Study material START
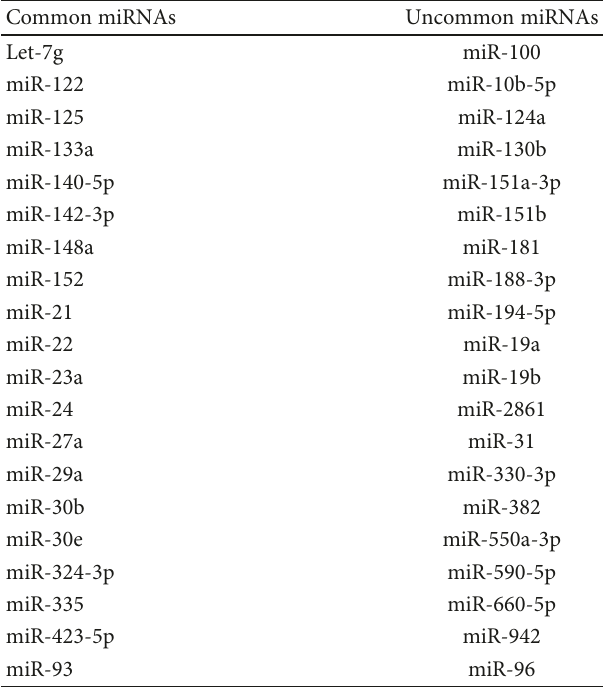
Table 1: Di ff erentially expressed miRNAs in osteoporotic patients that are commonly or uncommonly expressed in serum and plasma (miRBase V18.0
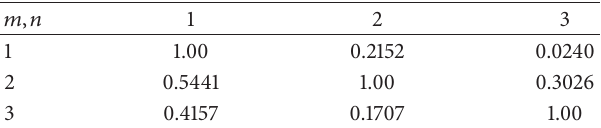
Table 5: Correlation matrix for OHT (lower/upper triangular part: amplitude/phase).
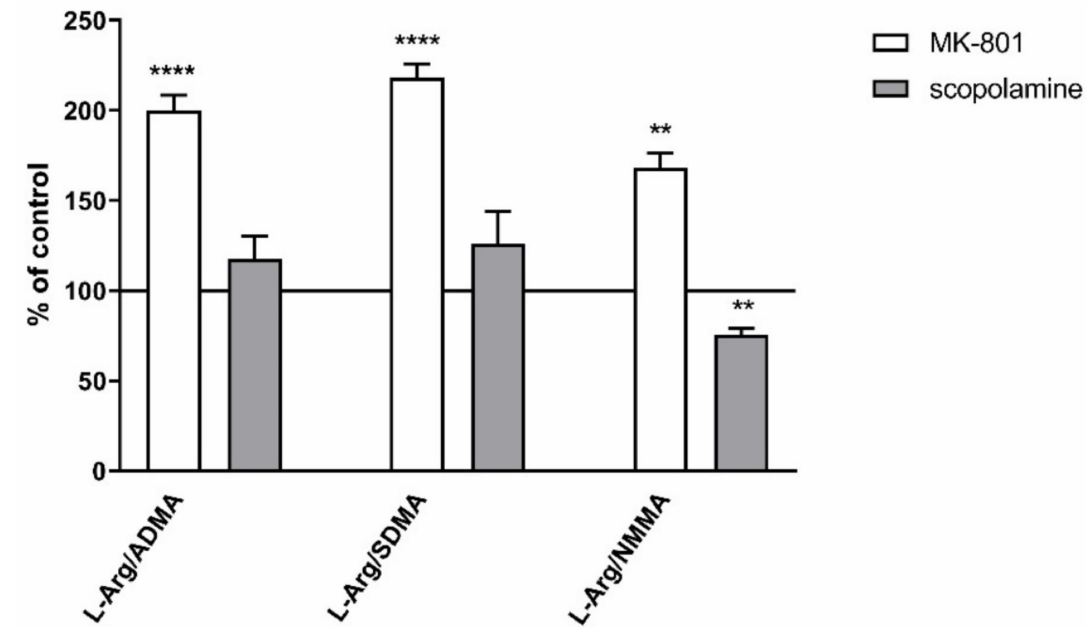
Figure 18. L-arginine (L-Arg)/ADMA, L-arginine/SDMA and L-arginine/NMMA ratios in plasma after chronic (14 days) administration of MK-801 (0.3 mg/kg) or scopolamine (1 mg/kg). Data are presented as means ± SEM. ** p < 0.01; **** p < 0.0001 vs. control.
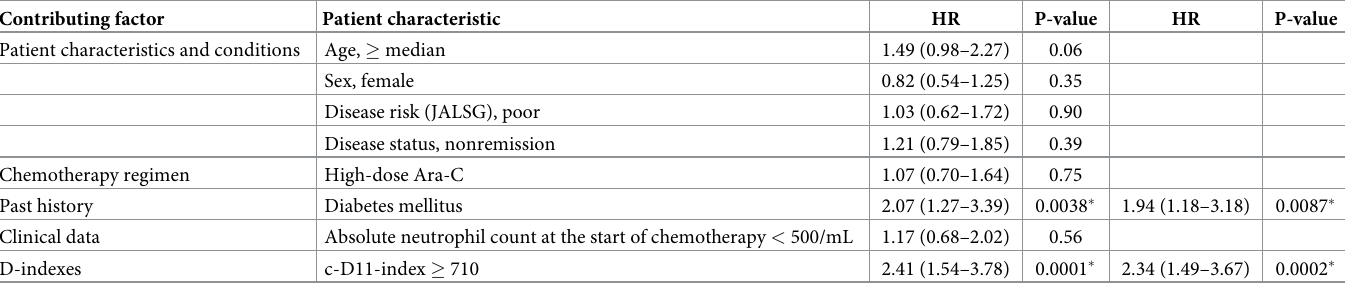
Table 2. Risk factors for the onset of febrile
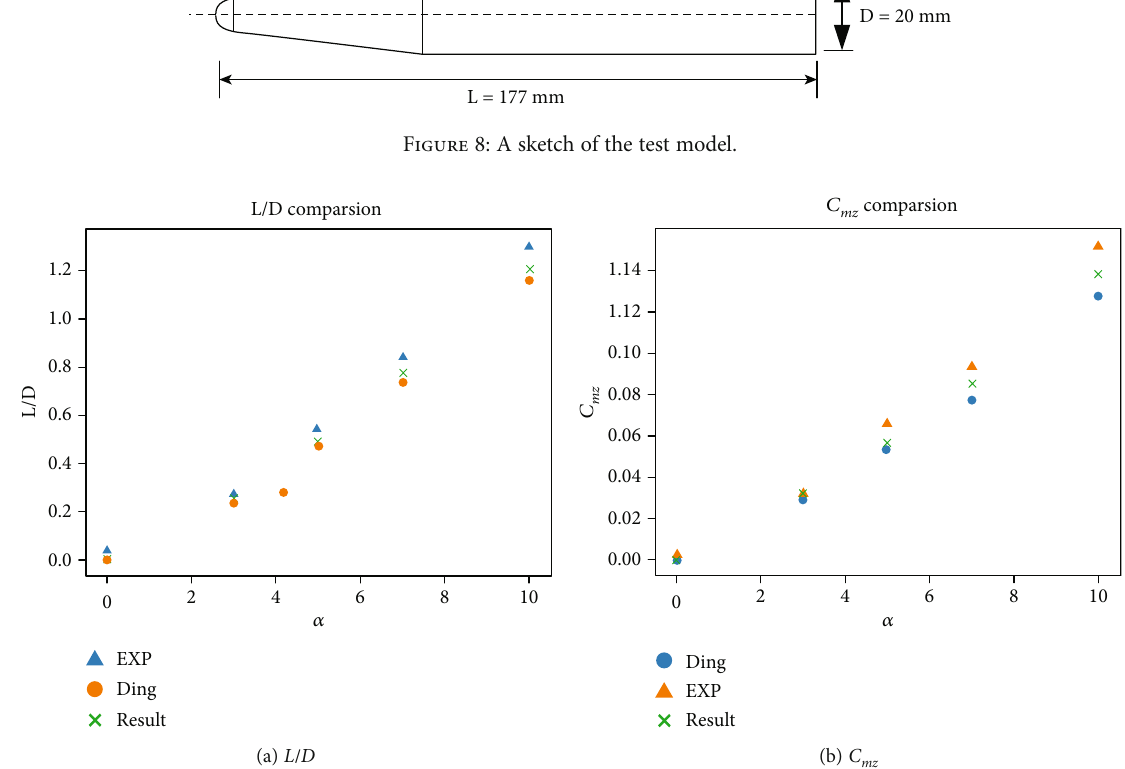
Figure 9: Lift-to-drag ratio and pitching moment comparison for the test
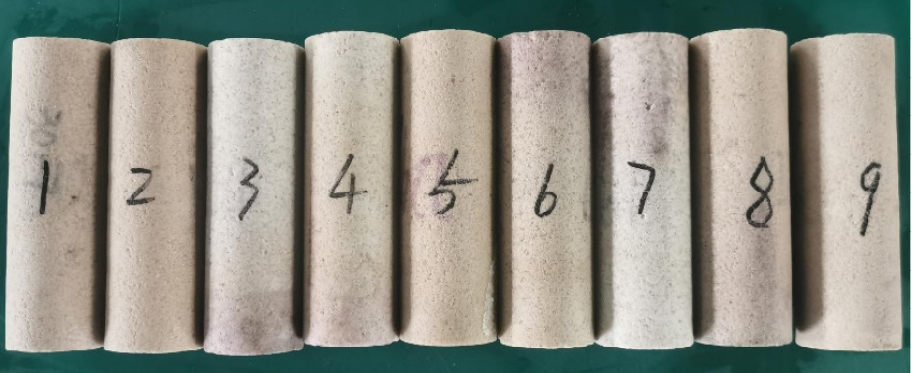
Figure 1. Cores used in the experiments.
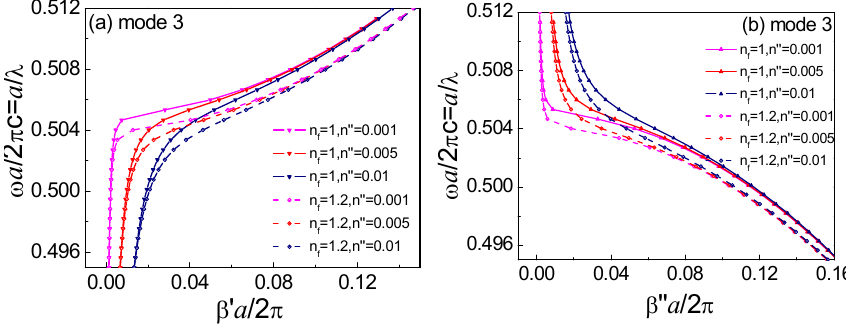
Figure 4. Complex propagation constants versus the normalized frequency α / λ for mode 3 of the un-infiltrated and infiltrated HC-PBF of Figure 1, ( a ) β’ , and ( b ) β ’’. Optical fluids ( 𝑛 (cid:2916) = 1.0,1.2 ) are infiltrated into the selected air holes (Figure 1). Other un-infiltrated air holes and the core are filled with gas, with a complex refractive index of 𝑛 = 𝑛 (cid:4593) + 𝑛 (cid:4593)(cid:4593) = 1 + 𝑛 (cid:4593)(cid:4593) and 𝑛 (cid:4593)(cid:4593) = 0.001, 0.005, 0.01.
Study material END
Study material START
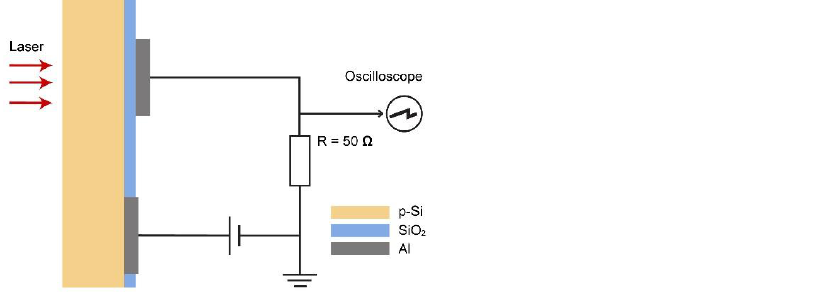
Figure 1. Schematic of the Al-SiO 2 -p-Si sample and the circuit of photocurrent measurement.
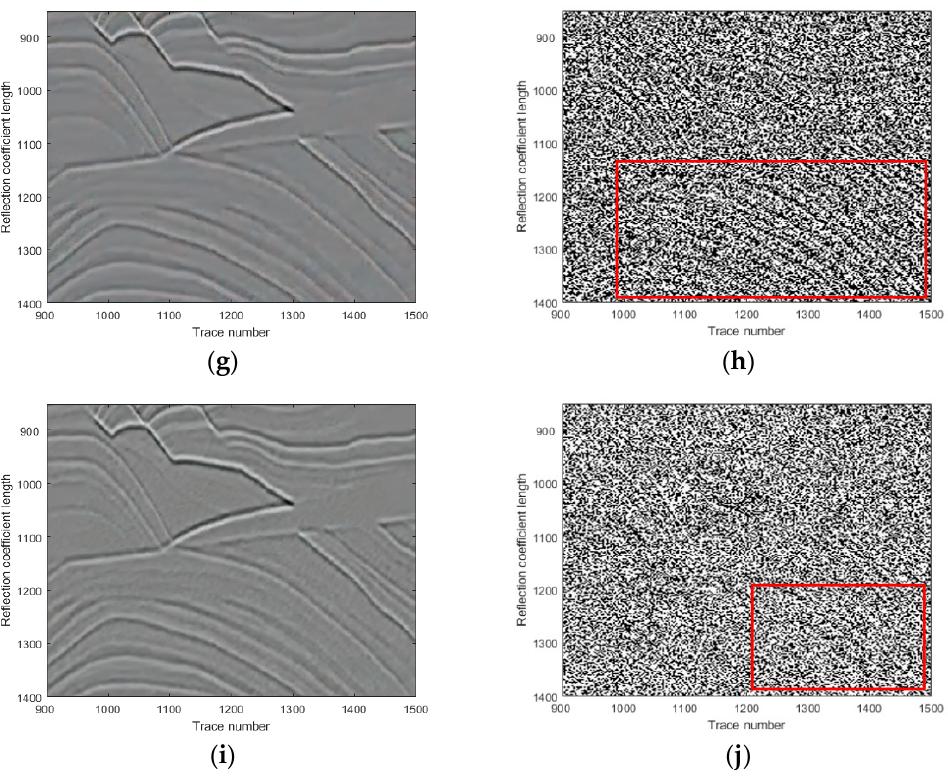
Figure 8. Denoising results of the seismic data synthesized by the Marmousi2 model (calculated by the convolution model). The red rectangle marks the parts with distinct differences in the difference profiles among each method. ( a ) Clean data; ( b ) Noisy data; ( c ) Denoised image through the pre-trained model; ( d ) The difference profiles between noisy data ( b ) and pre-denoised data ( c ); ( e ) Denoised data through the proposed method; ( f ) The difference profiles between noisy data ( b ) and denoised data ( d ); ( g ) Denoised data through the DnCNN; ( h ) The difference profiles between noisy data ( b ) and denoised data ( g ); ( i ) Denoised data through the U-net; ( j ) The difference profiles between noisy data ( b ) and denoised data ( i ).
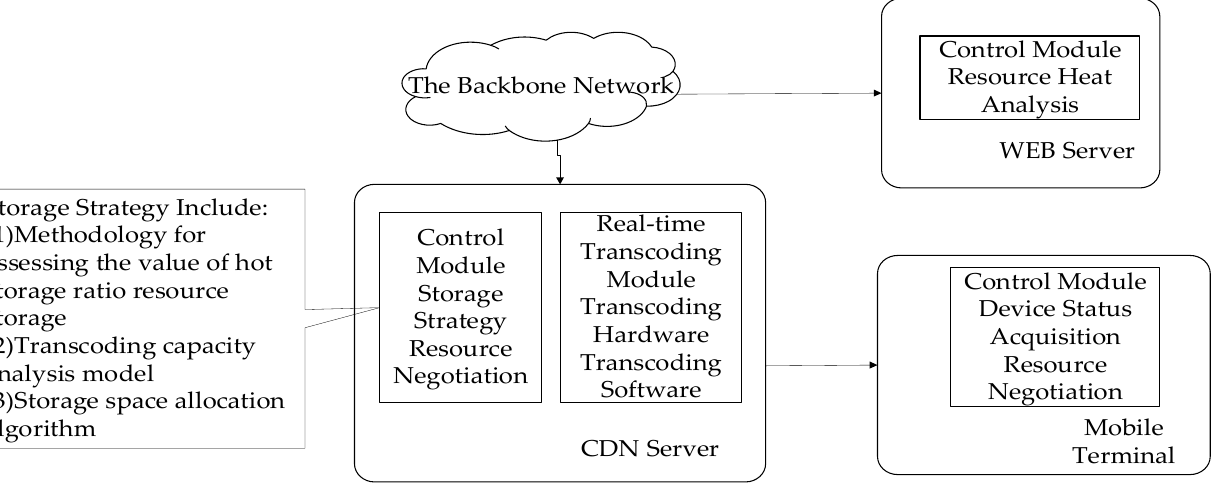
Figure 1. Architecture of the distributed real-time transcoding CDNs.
Study material END
## Work to be completed
Copy down each line in the entries that has the word "Table".

## Result below
Table 1: Di ff erentially expressed miRNAs in osteoporotic patients that are commonly or uncommonly expressed in serum and plasma (miRBase V18.0
Table 5: Correlation matrix for OHT (lower/upper triangular part: amplitude/phase).
Table 2. Risk factors for the onset of febrile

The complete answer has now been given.